Render the listing below as a Markdown table with the columns "Row" and "Line text," starting at the line that contains "mild mit 14–18 °C, aber wechselhafter. Die" and ending at the line that contains "والثقافة. كما تتضمن", both included. Number each line, leave out blank lines, and exclude the pictures.

:::::

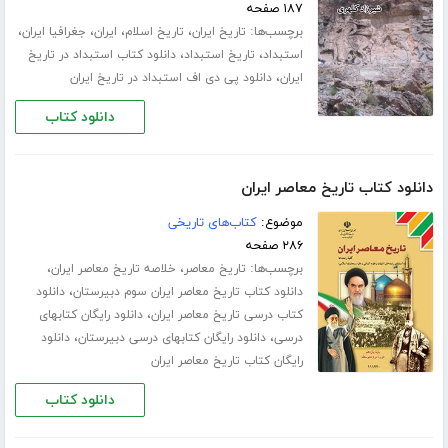
۱۸۷ صفحه
برچسب‌ها:
،
،
،
،
تاریخ ایران
تاریخ اسلام
ایران
جغرافیا ایران
،
،
استبداد
تاریخ استبداد
دانلود کتاب استبداد در تاریخ
،
ایران
دانلود پی دی اف استبداد در تاریخ ایران
دانلود کتاب
دانلود کتاب تاریخ معاصر ایران
موضوع:
کتاب‌های تاریخی
۲۸۶ صفحه
برچسب‌ها:
،
،
تاریخ معاصر
خلاصه تاریخ معاصر ایران
،
دانلود کتاب تاریخ معاصر ایران سوم دبیرستان
دانلود
،
کتاب درسی تاریخ معاصر ایران
دانلود رایگان کتابهای
،
،
درسی
دانلود رایگان کتابهای درسی دبیرستان
دانلود
رایگان کتاب تاریخ معاصر ایران
دانلود کتاب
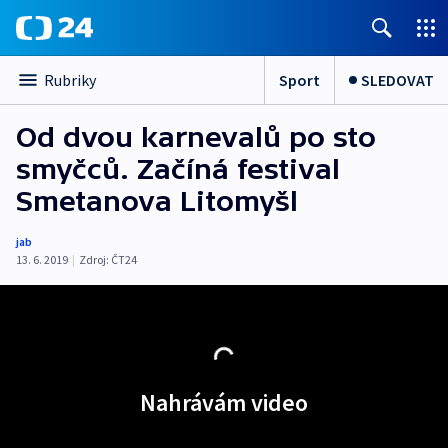
Sport
SLEDOVAT
Rubriky
Od dvou karnevalů po sto
smyčců. Začíná festival
Smetanova Litomyšl
jab
13. 6. 2019
|
Zdroj:
ČT24
Nahrávám video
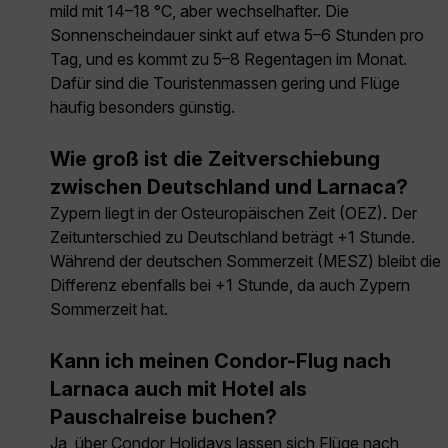
mild mit 14–18 °C, aber wechselhafter. Die
Sonnenscheindauer sinkt auf etwa 5–6 Stunden pro
Tag, und es kommt zu 5–8 Regentagen im Monat.
Dafür sind die Touristenmassen gering und Flüge
häufig besonders günstig.
Wie groß ist die Zeitverschiebung
zwischen Deutschland und Larnaca?
Zypern liegt in der Osteuropäischen Zeit (OEZ). Der
Zeitunterschied zu Deutschland beträgt +1 Stunde.
Während der deutschen Sommerzeit (MESZ) bleibt die
Differenz ebenfalls bei +1 Stunde, da auch Zypern
Sommerzeit hat.
Kann ich meinen Condor-Flug nach
Larnaca auch mit Hotel als
Pauschalreise buchen?
Ja, über Condor Holidays lassen sich Flüge nach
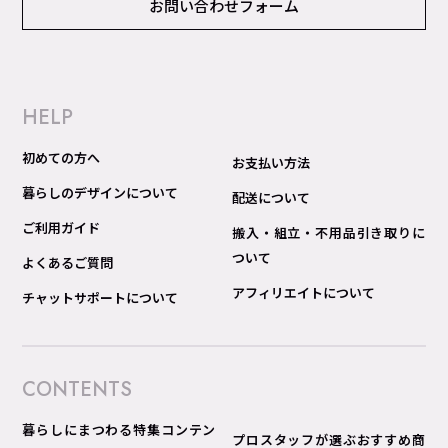
お問い合わせフォーム
HELP
初めての方へ
お支払い方法
暮らしのデザインについて
配送について
ご利用ガイド
搬入・組立・不用品引き取りに
ついて
よくあるご質問
アフィリエイトについて
チャットサポートについて
CONTENTS
暮らしにまつわる特集コンテン
プロスタッフが選ぶおすすめ商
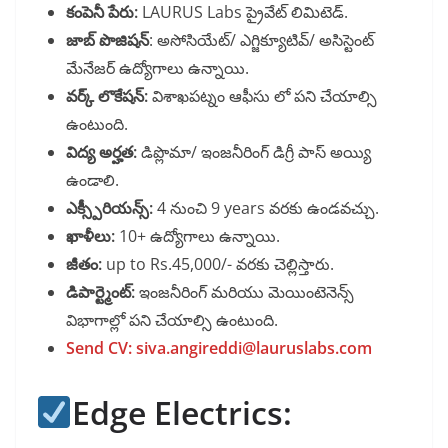
కంపెనీ పేరు:
LAURUS Labs ప్రైవేట్ లిమిటెడ్.
జాబ్ పొజిషన్
: అసోసియేట్/ ఎగ్జిక్యూటివ్/ అసిస్టెంట్
మేనేజర్ ఉద్యోగాలు ఉన్నాయి.
వర్క్ లొకేషన్:
విశాఖపట్నం ఆఫీసు లో పని చేయాల్సి
ఉంటుంది.
విద్య అర్హత:
డిప్లొమా/ ఇంజనీరింగ్ డిగ్రీ పాస్ అయ్యి
ఉండాలి.
ఎక్స్పీరియన్స్:
4 నుంచి 9 years వరకు ఉండవచ్చు.
ఖాళీలు:
10+ ఉద్యోగాలు ఉన్నాయి.
జీతం:
up to Rs.45,000/- వరకు చెల్లిస్తారు.
డిపార్ట్మెంట్:
ఇంజనీరింగ్ మరియు మెయింటెనెన్స్
విభాగాల్లో పని చేయాల్సి ఉంటుంది.
Send CV: siva.angireddi@lauruslabs.com
Edge Electrics:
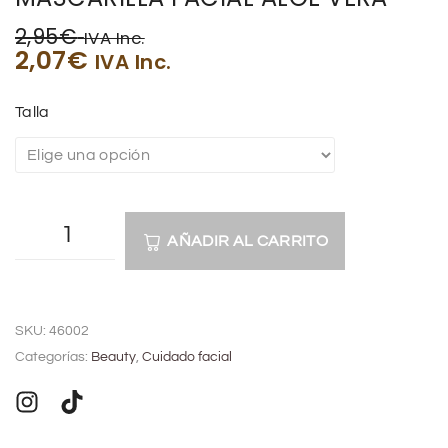
2,95
€
IVA Inc.
2,07
€
IVA Inc.
Talla
AÑADIR AL CARRITO
A
l
SKU:
46002
t
Categorías:
Beauty
,
Cuidado facial
e
r
n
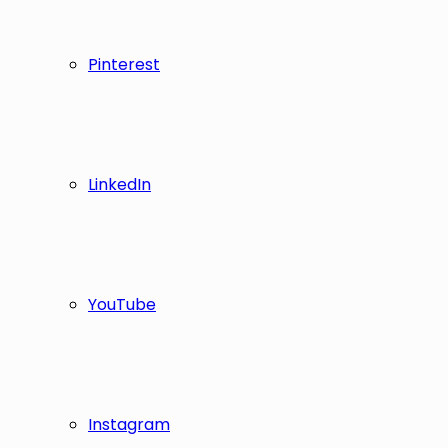
Pinterest
LinkedIn
YouTube
Instagram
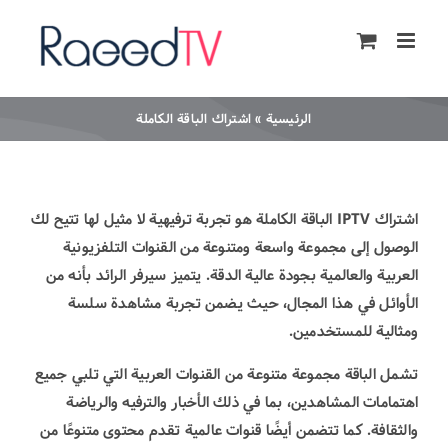
Ski
t
conten
الرئيسية
»
اشتراك الباقة الكاملة
اشتراك IPTV الباقة الكاملة هو تجربة ترفيهية لا مثيل لها تتيح لك
الوصول إلى مجموعة واسعة ومتنوعة من القنوات التلفزيونية
العربية والعالمية بجودة عالية الدقة. يتميز سيرفر الرائد بأنه من
الأوائل في هذا المجال، حيث يضمن تجربة مشاهدة سلسة
ومثالية للمستخدمين.
تشمل الباقة مجموعة متنوعة من القنوات العربية التي تلبي جميع
اهتمامات المشاهدين، بما في ذلك الأخبار والترفيه والرياضة
والثقافة. كما تتضمن أيضًا قنوات عالمية تقدم محتوى متنوعًا من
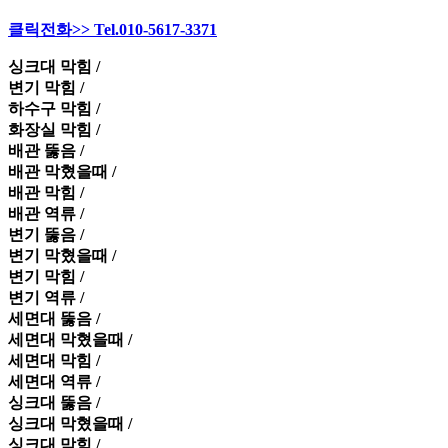
클릭전화>> Tel.010-5617-3371
싱크대 막힘 /
변기 막힘 /
하수구 막힘 /
화장실 막힘 /
배관 뚫음 /
배관 막혔을때 /
배관 막힘 /
배관 역류 /
변기 뚫음 /
변기 막혔을때 /
변기 막힘 /
변기 역류 /
세면대 뚫음 /
세면대 막혔을때 /
세면대 막힘 /
세면대 역류 /
싱크대 뚫음 /
싱크대 막혔을때 /
싱크대 막힘 /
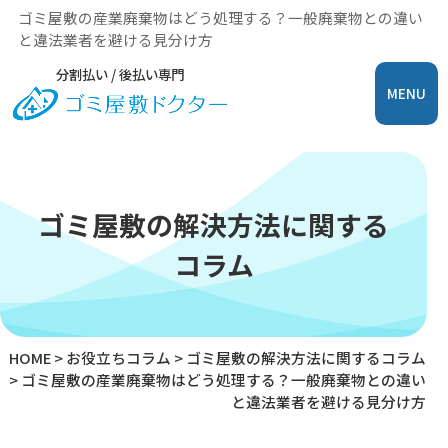
ゴミ屋敷の産業廃棄物はどう処理する？一般廃棄物との違い
と違法業者を避ける見分け方
分割払い / 後払い専門
MENU
ゴミ屋敷の解決方法に関する
コラム
HOME
>
お役立ちコラム
>
ゴミ屋敷の解決方法に関するコラム
>
ゴミ屋敷の産業廃棄物はどう処理する？一般廃棄物との違い
と違法業者を避ける見分け方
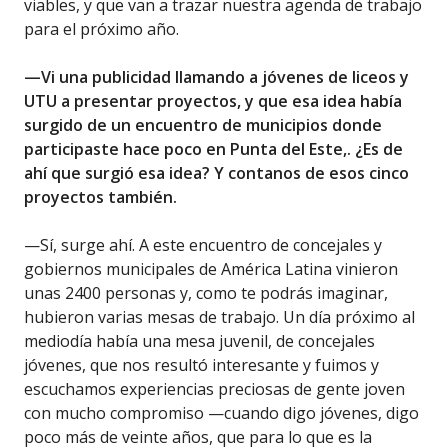
viables, y que van a trazar nuestra agenda de trabajo
para el próximo año.
—Vi una publicidad llamando a jóvenes de liceos y
UTU a presentar proyectos, y que esa idea había
surgido de un encuentro de municipios donde
participaste hace poco en Punta del Este,. ¿Es de
ahí que surgió esa idea? Y contanos de esos cinco
proyectos también.
—Sí, surge ahí. A este encuentro de concejales y
gobiernos municipales de América Latina vinieron
unas 2400 personas y, como te podrás imaginar,
hubieron varias mesas de trabajo. Un día próximo al
mediodía había una mesa juvenil, de concejales
jóvenes, que nos resultó interesante y fuimos y
escuchamos experiencias preciosas de gente joven
con mucho compromiso —cuando digo jóvenes, digo
poco más de veinte años, que para lo que es la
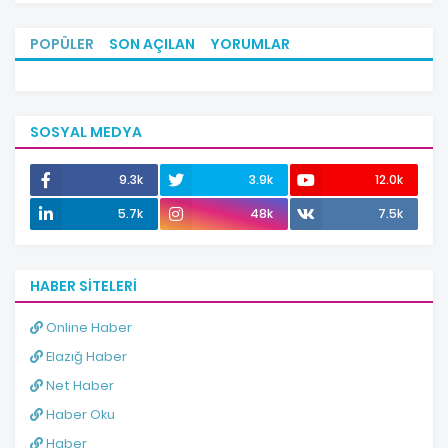
POPÜLER
SON AÇILAN
YORUMLAR
SOSYAL MEDYA
9.3k
3.9k
12.0k
5.7k
48k
7.5k
HABER SITELERI
Online Haber
Elazığ Haber
Net Haber
Haber Oku
Haber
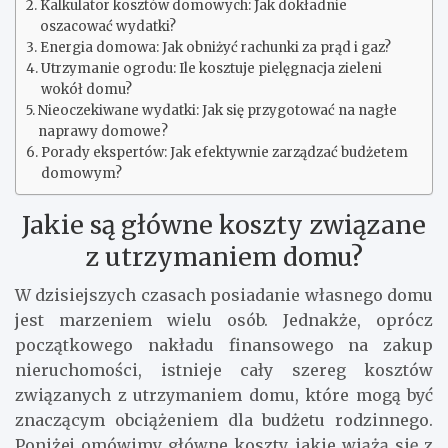
Kalkulator kosztów domowych: Jak dokładnie
oszacować wydatki?
Energia domowa: Jak obniżyć rachunki za prąd i gaz?
Utrzymanie ogrodu: Ile kosztuje pielęgnacja zieleni
wokół domu?
Nieoczekiwane wydatki: Jak się przygotować na nagłe
naprawy domowe?
Porady ekspertów: Jak efektywnie zarządzać budżetem
domowym?
Jakie są główne koszty związane
z utrzymaniem domu?
W dzisiejszych czasach posiadanie własnego domu
jest marzeniem wielu osób. Jednakże, oprócz
początkowego nakładu finansowego na zakup
nieruchomości, istnieje cały szereg kosztów
związanych z utrzymaniem domu, które mogą być
znaczącym obciążeniem dla budżetu rodzinnego.
Poniżej omówimy główne koszty, jakie wiążą się z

:::::

[Task answer]
| Row | Line text |
|---|---|
| 1 | mild mit 14–18 °C, aber wechselhafter. Die |
| 2 | Sonnenscheindauer sinkt auf etwa 5–6 Stunden pro |
| 3 | Tag, und es kommt zu 5–8 Regentagen im Monat. |
| 4 | Dafür sind die Touristenmassen gering und Flüge |
| 5 | häufig besonders günstig. |
| 6 | Wie groß ist die Zeitverschiebung |
| 7 | zwischen Deutschland und Larnaca? |
| 8 | Zypern liegt in der Osteuropäischen Zeit (OEZ). Der |
| 9 | Zeitunterschied zu Deutschland beträgt +1 Stunde. |
| 10 | Während der deutschen Sommerzeit (MESZ) bleibt die |
| 11 | Differenz ebenfalls bei +1 Stunde, da auch Zypern |
| 12 | Sommerzeit hat. |
| 13 | Kann ich meinen Condor-Flug nach |
| 14 | Larnaca auch mit Hotel als |
| 15 | Pauschalreise buchen? |
| 16 | Ja, über Condor Holidays lassen sich Flüge nach |
| 17 | お問い合わせフォーム |
| 18 | HELP |
| 19 | 初めての方へ |
| 20 | お支払い方法 |
| 21 | 暮らしのデザインについて |
| 22 | 配送について |
| 23 | ご利用ガイド |
| 24 | 搬入・組立・不用品引き取りに |
| 25 | ついて |
| 26 | よくあるご質問 |
| 27 | アフィリエイトについて |
| 28 | チャットサポートについて |
| 29 | CONTENTS |
| 30 | 暮らしにまつわる特集コンテン |
| 31 | プロスタッフが選ぶおすすめ商 |
| 32 | కంపెనీ పేరు: |
| 33 | LAURUS Labs ప్రైవేట్ లిమిటెడ్. |
| 34 | జాబ్ పొజిషన్ |
| 35 | : అసోసియేట్/ ఎగ్జిక్యూటివ్/ అసిస్టెంట్ |
| 36 | మేనేజర్ ఉద్యోగాలు ఉన్నాయి. |
| 37 | వర్క్ లొకేషన్: |
| 38 | విశాఖపట్నం ఆఫీసు లో పని చేయాల్సి |
| 39 | ఉంటుంది. |
| 40 | విద్య అర్హత: |
| 41 | డిప్లొమా/ ఇంజనీరింగ్ డిగ్రీ పాస్ అయ్యి |
| 42 | ఉండాలి. |
| 43 | ఎక్స్పీరియన్స్: |
| 44 | 4 నుంచి 9 years వరకు ఉండవచ్చు. |
| 45 | ఖాళీలు: |
| 46 | 10+ ఉద్యోగాలు ఉన్నాయి. |
| 47 | జీతం: |
| 48 | up to Rs.45,000/- వరకు చెల్లిస్తారు. |
| 49 | డిపార్ట్మెంట్: |
| 50 | ఇంజనీరింగ్ మరియు మెయింటెనెన్స్ |
| 51 | విభాగాల్లో పని చేయాల్సి ఉంటుంది. |
| 52 | Send CV: siva.angireddi@lauruslabs.com |
| 53 | Edge Electrics: |
| 54 | 2,95 |
| 55 | € |
| 56 | IVA Inc. |
| 57 | 2,07 |
| 58 | € |
| 59 | IVA Inc. |
| 60 | Talla |
| 61 | AÑADIR AL CARRITO |
| 62 | A |
| 63 | l |
| 64 | SKU: |
| 65 | 46002 |
| 66 | t |
| 67 | Categorías: |
| 68 | Beauty |
| 69 | , |
| 70 | Cuidado facial |
| 71 | e |
| 72 | r |
| 73 | n |
| 74 | Pinterest |
| 75 | LinkedIn |
| 76 | YouTube |
| 77 | Instagram |
| 78 | Ski |
| 79 | t |
| 80 | conten |
| 81 | الرئيسية |
| 82 | » |
| 83 | اشتراك الباقة الكاملة |
| 84 | اشتراك IPTV الباقة الكاملة هو تجربة ترفيهية لا مثيل لها تتيح لك |
| 85 | الوصول إلى مجموعة واسعة ومتنوعة من القنوات التلفزيونية |
| 86 | العربية والعالمية بجودة عالية الدقة. يتميز سيرفر الرائد بأنه من |
| 87 | الأوائل في هذا المجال، حيث يضمن تجربة مشاهدة سلسة |
| 88 | ومثالية للمستخدمين. |
| 89 | تشمل الباقة مجموعة متنوعة من القنوات العربية التي تلبي جميع |
| 90 | اهتمامات المشاهدين، بما في ذلك الأخبار والترفيه والرياضة |
| 91 | والثقافة. كما تتضمن أيضًا قنوات عالمية تقدم محتوى متنوعًا من |